Time and space have been an essential source of inspiration for my work. In my interactive piece Sand-Clock, I am using the clock as a powerful and direct metaphor to represent the passing of time.
Every grain of sand could be interpreted as a time unit that we lose: a millisecond or one week, it could also be a blurry memory: a birthday, our first kiss, an orgasm, or any other specific event.
I was interested in creating a tangible experience of something that in essence is relative and intangible. The impossibility of freezing time and changing the speed and direction of it was one of my main inspirations for this work.

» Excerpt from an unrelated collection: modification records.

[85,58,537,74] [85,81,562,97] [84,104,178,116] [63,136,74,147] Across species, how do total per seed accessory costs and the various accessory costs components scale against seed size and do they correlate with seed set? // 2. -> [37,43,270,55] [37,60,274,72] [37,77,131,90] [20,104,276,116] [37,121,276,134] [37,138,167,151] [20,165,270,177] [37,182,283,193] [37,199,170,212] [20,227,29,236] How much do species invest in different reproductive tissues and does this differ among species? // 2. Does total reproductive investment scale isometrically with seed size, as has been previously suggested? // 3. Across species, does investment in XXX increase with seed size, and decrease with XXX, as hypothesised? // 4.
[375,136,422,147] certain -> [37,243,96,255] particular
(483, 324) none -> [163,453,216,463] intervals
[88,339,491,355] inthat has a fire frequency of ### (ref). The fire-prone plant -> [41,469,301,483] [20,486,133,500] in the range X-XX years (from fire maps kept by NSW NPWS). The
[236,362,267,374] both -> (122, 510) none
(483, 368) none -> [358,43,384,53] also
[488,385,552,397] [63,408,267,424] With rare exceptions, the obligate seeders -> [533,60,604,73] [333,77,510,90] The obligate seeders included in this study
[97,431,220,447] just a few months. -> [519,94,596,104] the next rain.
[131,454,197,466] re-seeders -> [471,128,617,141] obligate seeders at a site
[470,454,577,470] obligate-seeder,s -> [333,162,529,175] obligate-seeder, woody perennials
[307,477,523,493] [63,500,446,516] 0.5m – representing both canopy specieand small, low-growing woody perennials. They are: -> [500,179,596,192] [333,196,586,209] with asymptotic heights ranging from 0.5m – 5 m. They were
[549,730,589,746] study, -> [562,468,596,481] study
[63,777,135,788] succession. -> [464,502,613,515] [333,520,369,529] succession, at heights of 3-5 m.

I was interested in expressing through interactive media that time is not absolute and space and time are dynamic quantities. For me, space and time not only affect, but are also affected by everything that happens in our universe.

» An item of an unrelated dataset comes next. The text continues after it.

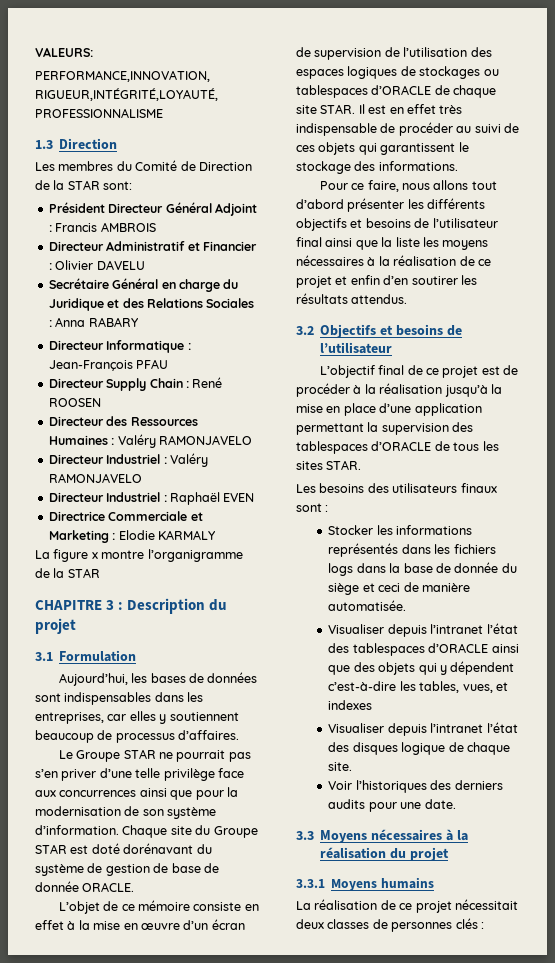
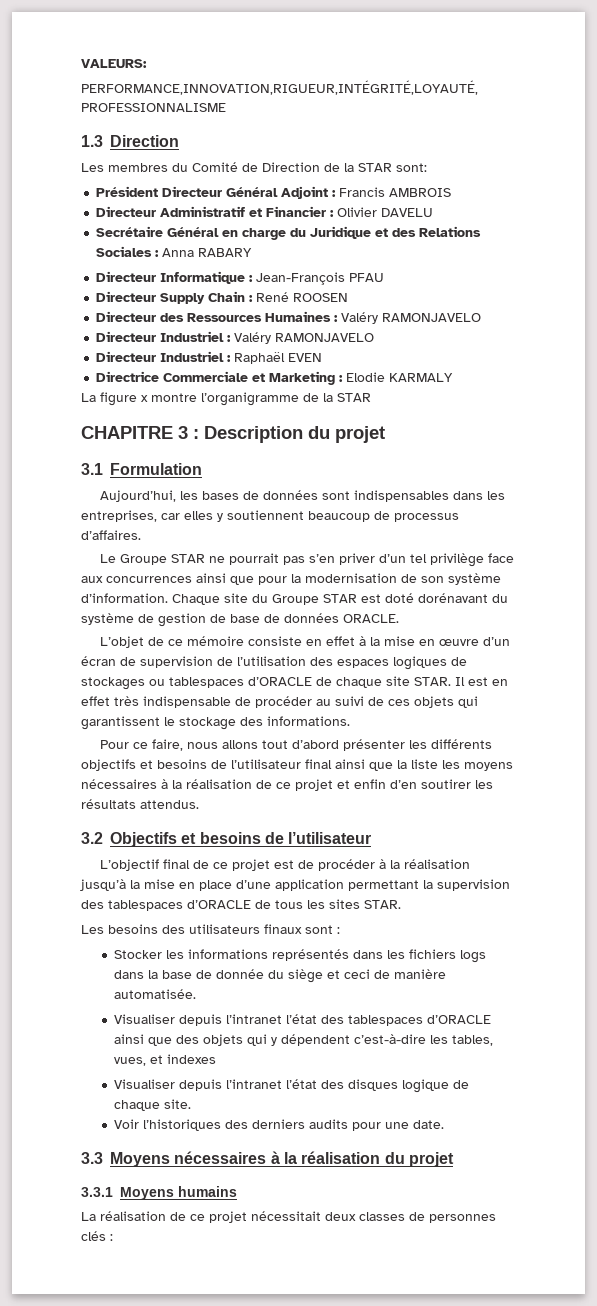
[99,768,161,778] d’une telle -> [379,554,428,563] d’un tel
[35,881,79,892] donnée -> [284,613,339,623] données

Sand-Clock is based on the sense of touch, which Diane Ackerman in the book: A Natural History of the Senses describes as “the oldest sense, and the most urgent”.

I agree with the author, about the importance and urgency of the touch; especially in these times when touch is indispensable for the interaction with people. Touch is important in times where the virtual is replacing the sense of real in terms of elemental perception. I also believe that art has the power to generate changes in individuals and as such, artistic and sensorial experience that can be translated into a social change in the future.

Sand-Clock can be touched by the users and the users can be touched by the piece. This dialogue between object and receptor expands the senses, and generates new perceptions.
Sand-Clock is a piece (an object) that merges with different conceptual spaces (the labyrinth and the sandbox) into a new physical and mental space for meditation and introspection.

Sand-Clock received the 2010 Siemens-RMIT Fine Art Awards, Postgraduate Scholarship, RMIT. Melbourne, Australia.